The land use/land cover alteration are generally caused by mismanagement of agricultural, urban and forest land which leads to severe environmental problems. It has been a combination of climatic and economic factors in the study area (Lolab watershed) which has been responsible for the land use land cover change to take place.

• Forest cover has decreased from 2002-2014. The main cause of deforestation in the area is the increased need of timber, firewood, increase in population and conversion of forestland for some other purposes. From output maps it is easily inferred that forest land has been converted into horticultural land. Deforestation, agricultural expansion and increased built up land are putting tremendous pressure on the forest resources of the study area. Wood is the important source of energy for the rural people. Increasing demand for fuel wood and timber results in the acceleration in the process of deforestation. There are host of factors responsible for forest degradation in the area like population and livestock growth and the resultant expansion of agricultural area on forest area. These rates of deforestation in Lolab watershed are alarming as they may lead to serious ecological crises. The deforestation also accelerates the process of soil erosion, a problem which has assumed alarming dimensions in Kashmir valley.
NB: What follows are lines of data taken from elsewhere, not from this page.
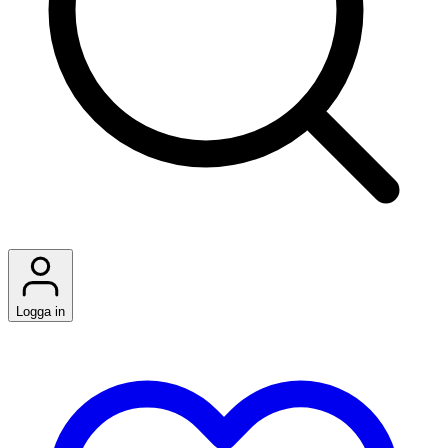
Logga in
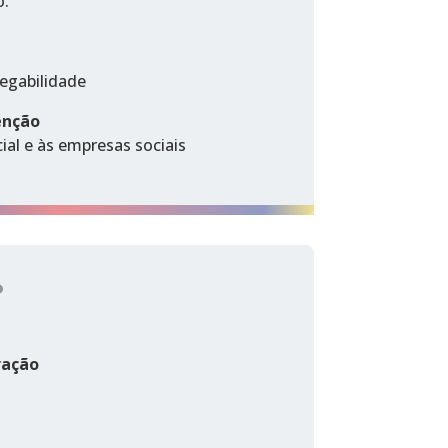
o.
regabilidade
enção
al e às empresas sociais
?
ração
• Agriculture being dominant activity in whole of the Kashmir valley has got maximum area under it. The area under agriculture has decreased from 2002 to 2014. This is because of the conversion of agriculture land for residential and commercial purposes are going on unabated in Lolab watershed. More and more residential houses and business establishments are coming up on paddy land along Lolab area. “Several commercial establishments, residential colonies, private educational institutions, motor garages, workshops, petrol pumps and other structures have come up on the agriculture land, particularly the paddy fields along these roads,” and the district administration had failed to take any concrete measure to stop the practice.

• The area under Horticulture has increased from 2002 to 2014 due to economic benefit to the people. Although the district is considered deficient in natural irrigation, about 90 per cent of the population depends in one way or other on agriculture for their livelihood. Walnuts are the major horticulture produce in the district. People are more dependent on Horticulture than any other sector of economic activity.

• The area under water bodies’ gas also shown a decreasing trend over the period of time. The factors responsible for it are the human activities and the population pressure. Increased upstream erosion and sediment load has decreased the channel size of streams and other water bodies.

• Overall, the scenario presented by the study reveals that the land use/land cover change is quite visible throughout the study area. The area decreased under one land use/land cover category has increased under other land use/land cover category (Figures 6-9).


Figure 6: Conversion of Agriculture to Horticulture land.


Figure 7: Forest wood utilization in the study area.


Figure 8: Deforestation in the forest areas of the study area.


Figure 9: Degraded lands in Sogam forests of Lolab watershed.


To sum up, the land use/land cover of Lolab watershed has undergone drastic change during 2002-2014 as a consequence of natural increase in population and demand for settlements. The productive agricultural land is being transformed in settlement area due to increasing demand of population. The area under forest is decreasing mainly due to demand of wood for housing and furniture. The study suggested that the settlement area should not be allowed to increase at the expense of prime agricultural land and land use policy should be strictly followed. Remote sensing and GIS can be potential tools for monitoring the further degradation of natural resources of the watershed and for aiding land use policy options. However, nothing can be achieved unless and until we check the population growth.